= Exercise 1 =
Repeat the dataset rows exactly, starting at the line containing "asking for loans." and ending at the line containing "of them all?", with both of those lines included.

Supplied text START

In order to achieve the UN SDG’s (2015) through increased corporate social responsibility (CSR) activities with organizations, employee support is crucial: employees with CSR awareness of sustainability and their subsequent extra-role work behavior are an asset to an organization. The purpose of our exploratory study was to develop an internal CSR (ICSR) framework to assess employees' CSR perceptions, based on Bustamante et al. (2020), Mory et al. (2015, 2016, 2017) and El Akremi et al. (2015). This integrative ICSR framework is focused on employee preferences in relation to the workplace, human resources management, organizational culture, and the organization's social and environmental responsibility management. The employee preferences serve as a maturity level for monitoring internal CSR and subsequent sustainable HRM practices in organizations.

10 personal values of Schwartz et al. (2012)
Table 1: 10 personal values of Schwartz et al. (2012)

Supplied text END
Data under study START

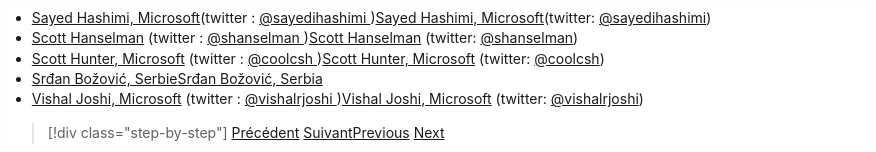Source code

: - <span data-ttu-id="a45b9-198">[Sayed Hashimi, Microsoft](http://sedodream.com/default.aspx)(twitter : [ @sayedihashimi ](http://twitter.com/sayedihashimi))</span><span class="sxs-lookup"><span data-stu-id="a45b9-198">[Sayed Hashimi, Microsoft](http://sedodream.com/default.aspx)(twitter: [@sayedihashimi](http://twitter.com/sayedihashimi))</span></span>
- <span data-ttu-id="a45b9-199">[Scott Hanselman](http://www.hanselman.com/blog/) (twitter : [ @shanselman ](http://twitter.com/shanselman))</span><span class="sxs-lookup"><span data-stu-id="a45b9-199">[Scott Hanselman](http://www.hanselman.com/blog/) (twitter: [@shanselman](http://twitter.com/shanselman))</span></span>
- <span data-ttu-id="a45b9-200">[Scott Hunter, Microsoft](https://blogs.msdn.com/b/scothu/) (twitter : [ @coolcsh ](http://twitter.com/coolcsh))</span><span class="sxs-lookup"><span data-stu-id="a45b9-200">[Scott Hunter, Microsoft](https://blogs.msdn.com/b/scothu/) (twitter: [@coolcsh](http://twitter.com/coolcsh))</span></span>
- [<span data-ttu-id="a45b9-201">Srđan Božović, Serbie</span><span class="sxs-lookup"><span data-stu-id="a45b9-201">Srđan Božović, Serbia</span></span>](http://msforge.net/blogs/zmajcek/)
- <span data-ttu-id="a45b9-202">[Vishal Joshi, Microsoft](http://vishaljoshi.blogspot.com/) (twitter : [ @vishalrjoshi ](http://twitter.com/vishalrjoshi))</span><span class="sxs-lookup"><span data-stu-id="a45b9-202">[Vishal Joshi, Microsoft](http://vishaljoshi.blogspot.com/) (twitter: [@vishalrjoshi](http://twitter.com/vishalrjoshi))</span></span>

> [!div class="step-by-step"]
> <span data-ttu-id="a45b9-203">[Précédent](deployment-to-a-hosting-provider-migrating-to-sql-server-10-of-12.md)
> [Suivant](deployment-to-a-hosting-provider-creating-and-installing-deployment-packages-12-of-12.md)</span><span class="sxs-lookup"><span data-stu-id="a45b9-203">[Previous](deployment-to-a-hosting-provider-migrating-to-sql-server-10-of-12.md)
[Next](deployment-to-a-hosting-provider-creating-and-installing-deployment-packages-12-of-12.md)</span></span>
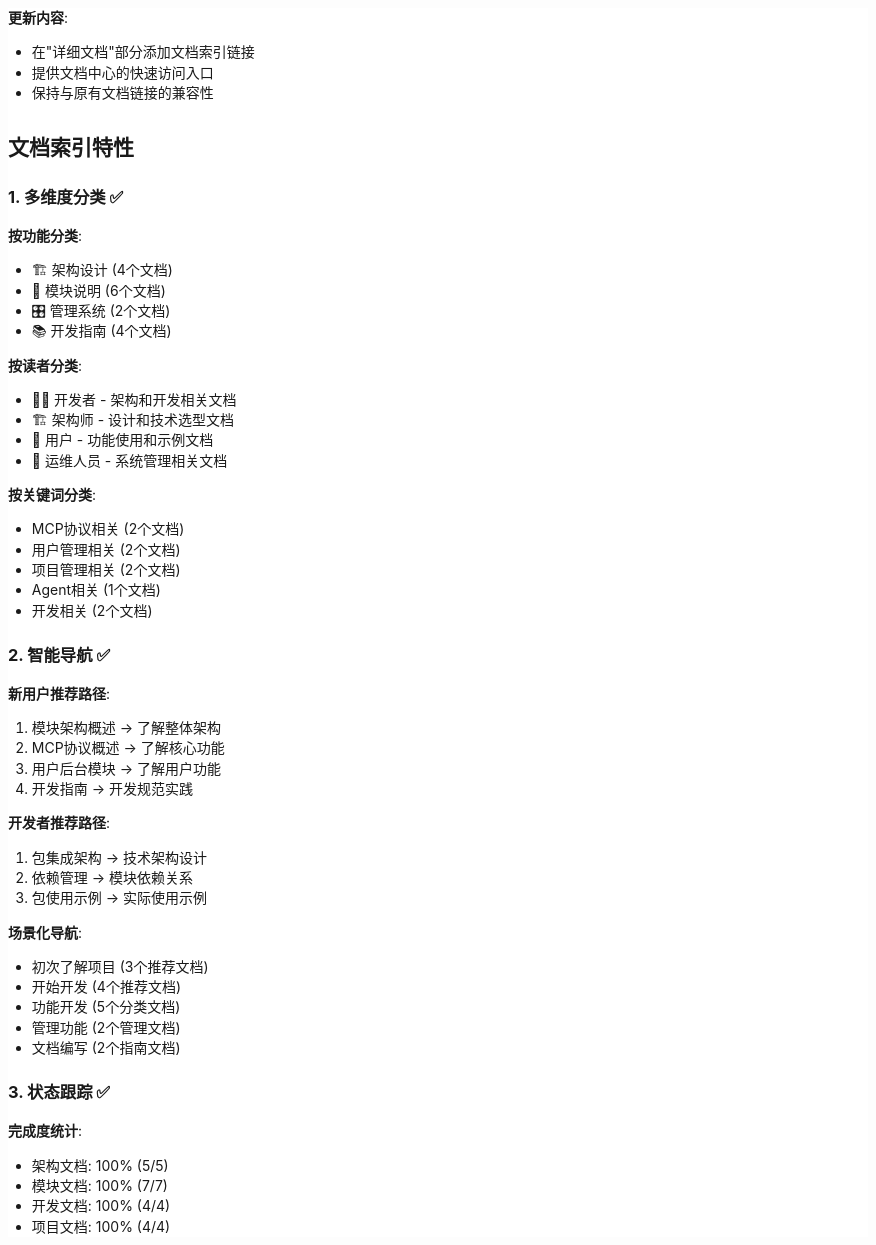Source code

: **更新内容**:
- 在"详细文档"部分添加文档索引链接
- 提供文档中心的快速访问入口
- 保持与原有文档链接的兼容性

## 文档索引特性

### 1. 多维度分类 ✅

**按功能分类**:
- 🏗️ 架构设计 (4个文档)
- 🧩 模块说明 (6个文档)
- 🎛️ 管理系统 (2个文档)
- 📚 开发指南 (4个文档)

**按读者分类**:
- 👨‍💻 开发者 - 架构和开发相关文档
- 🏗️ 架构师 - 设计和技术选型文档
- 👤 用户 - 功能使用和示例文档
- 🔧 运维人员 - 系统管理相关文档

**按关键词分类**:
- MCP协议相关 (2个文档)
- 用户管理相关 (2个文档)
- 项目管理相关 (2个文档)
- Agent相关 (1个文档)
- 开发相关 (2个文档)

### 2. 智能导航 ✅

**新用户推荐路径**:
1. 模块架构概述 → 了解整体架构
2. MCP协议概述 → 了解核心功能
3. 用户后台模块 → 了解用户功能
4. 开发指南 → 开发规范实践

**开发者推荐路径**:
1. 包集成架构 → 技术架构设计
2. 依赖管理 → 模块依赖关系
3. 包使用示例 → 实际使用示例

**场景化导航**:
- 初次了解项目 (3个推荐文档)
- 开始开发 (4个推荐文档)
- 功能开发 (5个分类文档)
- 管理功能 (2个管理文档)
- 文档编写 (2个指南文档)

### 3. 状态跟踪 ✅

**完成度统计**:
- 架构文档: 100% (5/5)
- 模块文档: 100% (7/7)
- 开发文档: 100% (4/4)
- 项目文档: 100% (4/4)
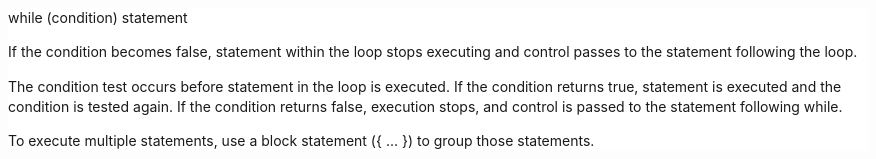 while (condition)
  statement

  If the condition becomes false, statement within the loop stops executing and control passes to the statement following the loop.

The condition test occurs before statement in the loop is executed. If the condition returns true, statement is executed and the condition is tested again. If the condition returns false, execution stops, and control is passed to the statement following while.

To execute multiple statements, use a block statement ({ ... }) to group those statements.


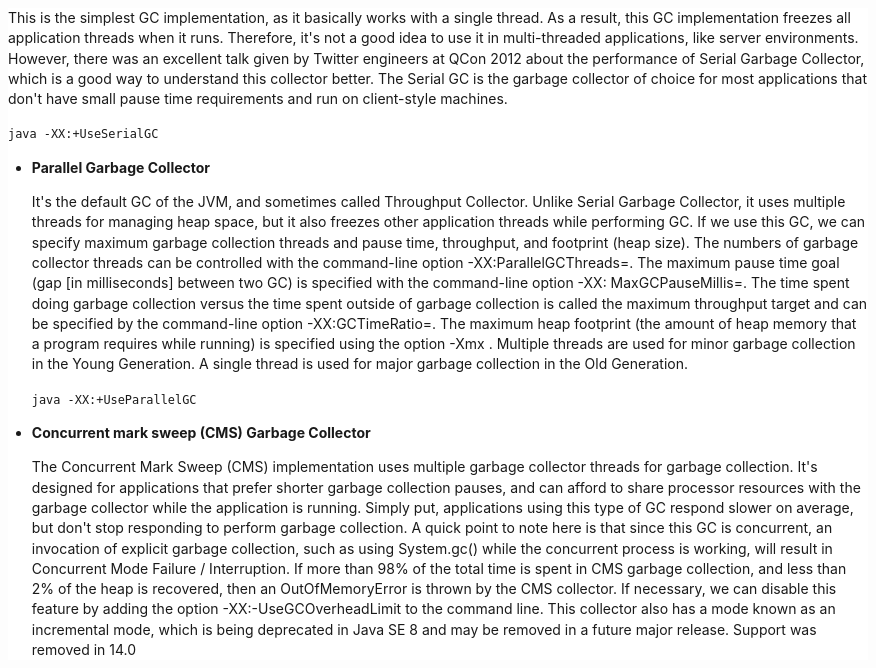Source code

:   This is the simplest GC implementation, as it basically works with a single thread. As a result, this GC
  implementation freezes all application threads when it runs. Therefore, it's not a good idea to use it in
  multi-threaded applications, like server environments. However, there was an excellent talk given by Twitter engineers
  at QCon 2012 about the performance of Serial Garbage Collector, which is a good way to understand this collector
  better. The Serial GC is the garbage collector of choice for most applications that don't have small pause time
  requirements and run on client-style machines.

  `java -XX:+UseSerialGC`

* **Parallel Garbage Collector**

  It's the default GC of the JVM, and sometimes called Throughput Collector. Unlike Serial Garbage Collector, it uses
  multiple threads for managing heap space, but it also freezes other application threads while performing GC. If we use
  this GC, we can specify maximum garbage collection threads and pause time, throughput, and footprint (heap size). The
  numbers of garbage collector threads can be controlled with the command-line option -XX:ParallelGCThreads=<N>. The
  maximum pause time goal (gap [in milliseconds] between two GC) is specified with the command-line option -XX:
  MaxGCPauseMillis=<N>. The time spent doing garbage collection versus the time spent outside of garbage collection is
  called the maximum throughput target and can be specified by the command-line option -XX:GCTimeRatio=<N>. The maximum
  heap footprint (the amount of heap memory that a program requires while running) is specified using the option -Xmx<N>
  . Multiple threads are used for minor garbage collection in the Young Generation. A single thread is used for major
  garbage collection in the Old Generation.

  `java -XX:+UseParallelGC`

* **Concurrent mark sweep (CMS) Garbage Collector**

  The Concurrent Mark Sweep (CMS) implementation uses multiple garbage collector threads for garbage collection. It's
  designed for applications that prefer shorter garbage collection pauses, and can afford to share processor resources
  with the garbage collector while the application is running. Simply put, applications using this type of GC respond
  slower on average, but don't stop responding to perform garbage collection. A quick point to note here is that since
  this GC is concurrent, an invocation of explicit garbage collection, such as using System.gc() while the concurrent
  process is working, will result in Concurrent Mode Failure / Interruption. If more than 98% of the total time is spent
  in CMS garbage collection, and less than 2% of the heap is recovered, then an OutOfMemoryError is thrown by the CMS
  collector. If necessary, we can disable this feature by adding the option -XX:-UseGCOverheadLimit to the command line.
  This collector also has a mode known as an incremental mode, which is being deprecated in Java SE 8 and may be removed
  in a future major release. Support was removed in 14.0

Data under study END
Data under study START

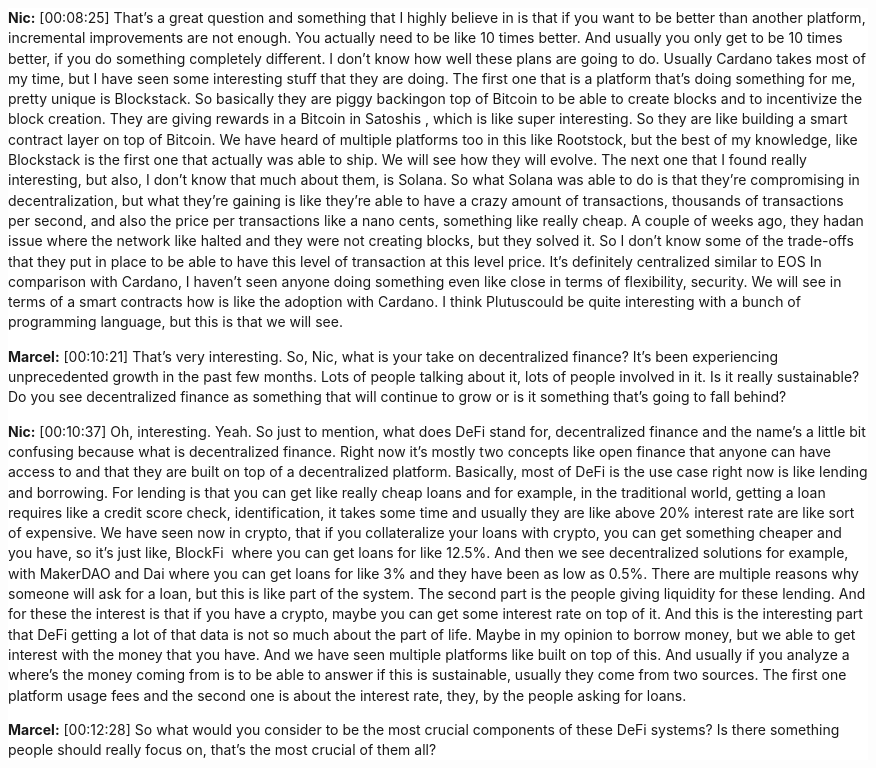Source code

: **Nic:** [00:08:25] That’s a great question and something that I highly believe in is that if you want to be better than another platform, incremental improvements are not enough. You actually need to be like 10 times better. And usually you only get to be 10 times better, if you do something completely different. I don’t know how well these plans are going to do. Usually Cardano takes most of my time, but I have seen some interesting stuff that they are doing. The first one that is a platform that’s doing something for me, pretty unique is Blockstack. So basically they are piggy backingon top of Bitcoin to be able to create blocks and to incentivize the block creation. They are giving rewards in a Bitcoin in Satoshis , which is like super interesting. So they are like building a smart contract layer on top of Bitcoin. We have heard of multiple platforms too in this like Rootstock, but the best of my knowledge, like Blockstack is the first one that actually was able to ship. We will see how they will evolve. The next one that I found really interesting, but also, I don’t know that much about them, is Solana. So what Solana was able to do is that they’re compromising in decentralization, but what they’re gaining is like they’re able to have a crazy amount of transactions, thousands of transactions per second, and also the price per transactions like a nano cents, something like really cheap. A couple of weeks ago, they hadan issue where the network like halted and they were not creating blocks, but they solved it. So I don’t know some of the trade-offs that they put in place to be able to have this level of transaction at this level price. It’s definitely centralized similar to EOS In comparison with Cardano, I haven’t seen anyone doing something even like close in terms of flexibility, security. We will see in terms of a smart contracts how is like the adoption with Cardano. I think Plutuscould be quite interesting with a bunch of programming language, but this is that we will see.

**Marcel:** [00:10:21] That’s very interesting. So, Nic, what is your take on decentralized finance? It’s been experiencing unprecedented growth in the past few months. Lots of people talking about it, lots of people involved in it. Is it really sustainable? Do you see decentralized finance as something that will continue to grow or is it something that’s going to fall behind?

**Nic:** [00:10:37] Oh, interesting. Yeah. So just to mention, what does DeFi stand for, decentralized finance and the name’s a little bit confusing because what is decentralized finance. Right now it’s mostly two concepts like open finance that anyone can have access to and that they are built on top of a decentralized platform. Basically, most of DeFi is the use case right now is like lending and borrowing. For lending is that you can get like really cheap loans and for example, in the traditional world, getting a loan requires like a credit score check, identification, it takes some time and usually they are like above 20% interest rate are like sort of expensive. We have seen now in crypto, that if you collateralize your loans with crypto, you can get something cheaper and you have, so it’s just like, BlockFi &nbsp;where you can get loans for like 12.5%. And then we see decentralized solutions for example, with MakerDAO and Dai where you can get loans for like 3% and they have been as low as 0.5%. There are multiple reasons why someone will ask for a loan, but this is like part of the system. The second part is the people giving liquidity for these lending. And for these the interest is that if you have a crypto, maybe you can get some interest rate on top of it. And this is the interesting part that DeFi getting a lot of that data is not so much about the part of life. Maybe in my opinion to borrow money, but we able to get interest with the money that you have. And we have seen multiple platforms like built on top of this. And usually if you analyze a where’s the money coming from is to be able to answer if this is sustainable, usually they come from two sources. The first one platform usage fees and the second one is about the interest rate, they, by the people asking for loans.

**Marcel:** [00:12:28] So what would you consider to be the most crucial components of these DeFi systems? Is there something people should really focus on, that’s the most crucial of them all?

Data under study END

= Exercise 2 =
In the passage on internal CSR, what do the employee preferences serve as?

= Exercise solution 1 =
**Nic:** [00:10:37] Oh, interesting. Yeah. So just to mention, what does DeFi stand for, decentralized finance and the name’s a little bit confusing because what is decentralized finance. Right now it’s mostly two concepts like open finance that anyone can have access to and that they are built on top of a decentralized platform. Basically, most of DeFi is the use case right now is like lending and borrowing. For lending is that you can get like really cheap loans and for example, in the traditional world, getting a loan requires like a credit score check, identification, it takes some time and usually they are like above 20% interest rate are like sort of expensive. We have seen now in crypto, that if you collateralize your loans with crypto, you can get something cheaper and you have, so it’s just like, BlockFi &nbsp;where you can get loans for like 12.5%. And then we see decentralized solutions for example, with MakerDAO and Dai where you can get loans for like 3% and they have been as low as 0.5%. There are multiple reasons why someone will ask for a loan, but this is like part of the system. The second part is the people giving liquidity for these lending. And for these the interest is that if you have a crypto, maybe you can get some interest rate on top of it. And this is the interesting part that DeFi getting a lot of that data is not so much about the part of life. Maybe in my opinion to borrow money, but we able to get interest with the money that you have. And we have seen multiple platforms like built on top of this. And usually if you analyze a where’s the money coming from is to be able to answer if this is sustainable, usually they come from two sources. The first one platform usage fees and the second one is about the interest rate, they, by the people asking for loans.

**Marcel:** [00:12:28] So what would you consider to be the most crucial components of these DeFi systems? Is there something people should really focus on, that’s the most crucial of them all?

= Exercise solution 2 =
A maturity level for monitoring internal CSR and subsequent sustainable HRM practices in organizations.